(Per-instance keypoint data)
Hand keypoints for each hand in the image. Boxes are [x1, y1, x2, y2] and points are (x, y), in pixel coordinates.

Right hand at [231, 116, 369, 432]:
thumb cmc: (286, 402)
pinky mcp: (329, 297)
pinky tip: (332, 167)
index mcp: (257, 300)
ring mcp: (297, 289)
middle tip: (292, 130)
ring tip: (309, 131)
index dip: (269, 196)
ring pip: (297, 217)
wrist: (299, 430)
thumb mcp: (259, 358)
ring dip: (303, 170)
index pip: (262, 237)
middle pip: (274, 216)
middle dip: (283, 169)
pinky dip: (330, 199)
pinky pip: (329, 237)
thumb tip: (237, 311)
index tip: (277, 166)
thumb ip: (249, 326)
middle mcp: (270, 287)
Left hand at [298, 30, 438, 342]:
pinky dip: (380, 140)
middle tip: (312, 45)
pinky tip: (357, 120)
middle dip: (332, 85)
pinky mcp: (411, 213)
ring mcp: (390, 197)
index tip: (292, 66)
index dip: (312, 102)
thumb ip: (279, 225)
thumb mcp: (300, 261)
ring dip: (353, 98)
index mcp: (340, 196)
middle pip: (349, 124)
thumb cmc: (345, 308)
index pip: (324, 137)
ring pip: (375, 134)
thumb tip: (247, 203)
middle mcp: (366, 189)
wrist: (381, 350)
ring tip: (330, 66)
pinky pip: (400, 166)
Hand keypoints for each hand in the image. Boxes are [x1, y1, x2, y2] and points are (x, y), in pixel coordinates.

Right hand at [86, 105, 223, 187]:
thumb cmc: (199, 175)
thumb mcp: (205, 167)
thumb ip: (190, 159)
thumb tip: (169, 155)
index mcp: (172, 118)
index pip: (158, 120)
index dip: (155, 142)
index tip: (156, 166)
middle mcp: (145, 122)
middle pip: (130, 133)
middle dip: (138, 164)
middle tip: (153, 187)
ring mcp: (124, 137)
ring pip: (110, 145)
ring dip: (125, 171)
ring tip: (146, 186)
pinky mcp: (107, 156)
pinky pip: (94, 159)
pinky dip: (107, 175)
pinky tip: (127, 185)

Exercise → Your job is to print exactly the lines that run from the top of the entries through the line with "index mcp: (172, 118)", and no others.

Your response →
Hand keypoints for each hand in the image. Boxes are [x1, y1, x2, y2] and points are (x, y), in pixel coordinates.

Right hand at [231, 116, 369, 432]:
thumb cmc: (286, 402)
pinky mcp: (329, 297)
pinky tip: (332, 167)
index mcp: (257, 300)
ring mcp: (297, 289)
middle tip: (292, 130)
ring tip: (309, 131)
index dip: (269, 196)
ring pip: (297, 217)
wrist: (299, 430)
thumb mcp: (259, 358)
ring dip: (303, 170)
index pip: (262, 237)
middle pip: (274, 216)
middle dip: (283, 169)
pinky dip: (330, 199)
pinky pip: (329, 237)
thumb tip: (237, 311)
index tip: (277, 166)
thumb ip: (249, 326)
middle mcp: (270, 287)
Left hand at [298, 30, 438, 342]:
pinky dip: (380, 140)
middle tip: (312, 45)
pinky tip: (357, 120)
middle dip: (332, 85)
pinky mcp: (411, 213)
ring mcp: (390, 197)
index tip: (292, 66)
index dip: (312, 102)
thumb ip: (279, 225)
thumb mcp: (300, 261)
ring dip: (353, 98)
index mcp: (340, 196)
middle pip: (349, 124)
thumb cmc: (345, 308)
index pip: (324, 137)
ring pip: (375, 134)
thumb tip: (247, 203)
middle mcp: (366, 189)
wrist: (381, 350)
ring tip: (330, 66)
pinky pip: (400, 166)
Hand keypoints for each hand in the image. Boxes are [x1, y1, x2, y2] and points are (x, y), in pixel coordinates.

Right hand at [86, 105, 223, 187]:
thumb cmc: (199, 175)
thumb mcp: (205, 167)
thumb ip: (190, 159)
thumb tip: (169, 155)
index mcp: (172, 118)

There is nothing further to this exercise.